第0話降誕の儀式
1組の男女が祈りを捧げている。
その様子は一見するとただの礼拝のように見えるが、場所があまりにも異質であった。
石造りの建物は随分前の火事が起こったのか屋根は無く一部の木製の柱や椅子であったであろう焦げた木片が転がっており、崩れた石壁が健気にもこの土地に建物があったことを主張している。
そんな場所で祈りを捧げる男女の眉間には深い皺が刻まれており、その額からは汗が流れ落ちる。
祈る先は長い月日によって土と埃が積もり苔生した石の床、そこにはその存在を知っていなければ判別できない、魔法陣が刻まれていた。
男がほとんど叫ぶように祈りの口上を唱える。
「神と奇跡の写し身よ、日の先の影よ……どうか我らの祈りと命を代価としてどうかその御姿を!勇者よ我が子たちを救い給え!」
男が言葉を虚空に投げ終えると同時、床に刻まれた複雑な紋様が輝き浮かび上がる。
「おおおぉぉぉ……」
男が苦悶の声を上げながら倒れる、まるで男の命が魔法陣に吸い尽くされるかのように輝きを増していき逆に男のうめき声は小さくなっていく。
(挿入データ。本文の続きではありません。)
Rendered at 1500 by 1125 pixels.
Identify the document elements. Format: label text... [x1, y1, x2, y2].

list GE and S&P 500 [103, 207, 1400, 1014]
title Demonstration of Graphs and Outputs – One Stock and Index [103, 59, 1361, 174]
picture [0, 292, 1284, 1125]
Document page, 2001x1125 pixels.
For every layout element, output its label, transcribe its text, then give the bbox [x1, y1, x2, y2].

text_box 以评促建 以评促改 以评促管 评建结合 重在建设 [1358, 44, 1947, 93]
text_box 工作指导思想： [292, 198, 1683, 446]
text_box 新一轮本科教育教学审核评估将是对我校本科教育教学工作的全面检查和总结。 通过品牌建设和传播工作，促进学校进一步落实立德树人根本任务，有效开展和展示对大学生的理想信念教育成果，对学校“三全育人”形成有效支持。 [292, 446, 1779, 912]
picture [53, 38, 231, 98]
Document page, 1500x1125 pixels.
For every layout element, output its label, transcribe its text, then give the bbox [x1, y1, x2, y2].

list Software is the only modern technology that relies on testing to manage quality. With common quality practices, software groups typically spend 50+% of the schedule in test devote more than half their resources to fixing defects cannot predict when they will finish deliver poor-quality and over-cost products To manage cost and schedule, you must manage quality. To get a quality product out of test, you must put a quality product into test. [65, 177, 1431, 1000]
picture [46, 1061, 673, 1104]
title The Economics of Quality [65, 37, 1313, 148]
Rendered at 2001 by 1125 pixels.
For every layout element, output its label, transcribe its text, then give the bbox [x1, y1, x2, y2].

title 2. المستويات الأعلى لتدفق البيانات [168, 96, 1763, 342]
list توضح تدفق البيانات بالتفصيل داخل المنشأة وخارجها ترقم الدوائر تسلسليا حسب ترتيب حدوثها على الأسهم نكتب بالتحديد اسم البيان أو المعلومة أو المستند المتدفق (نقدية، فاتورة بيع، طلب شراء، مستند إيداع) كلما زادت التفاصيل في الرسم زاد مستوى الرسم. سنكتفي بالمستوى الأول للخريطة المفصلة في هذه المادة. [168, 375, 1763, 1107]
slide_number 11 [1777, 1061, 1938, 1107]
うめきが途絶えるが、その獰猛な輝きは男の全てを奪おうとその肉体も枯れ木のように干乾びさせ灰のように崩し、やがて男の痕跡は少しばかりの砂ぼこりだけとなってしまった。
「あぁ……父さん……」
共に祈っていた女がその光景を悲しげに見つめる。
そして輝きは最高潮となり、眩い光が集まり人間の形を取り始める。
「これが……勇者降誕……」
光が収まったとき、そこには1人の男が立っていた。
初めまして、妄想の産物が溜まってきたので初めて投稿します。
拙い部分が多いですがよろしくお願いします。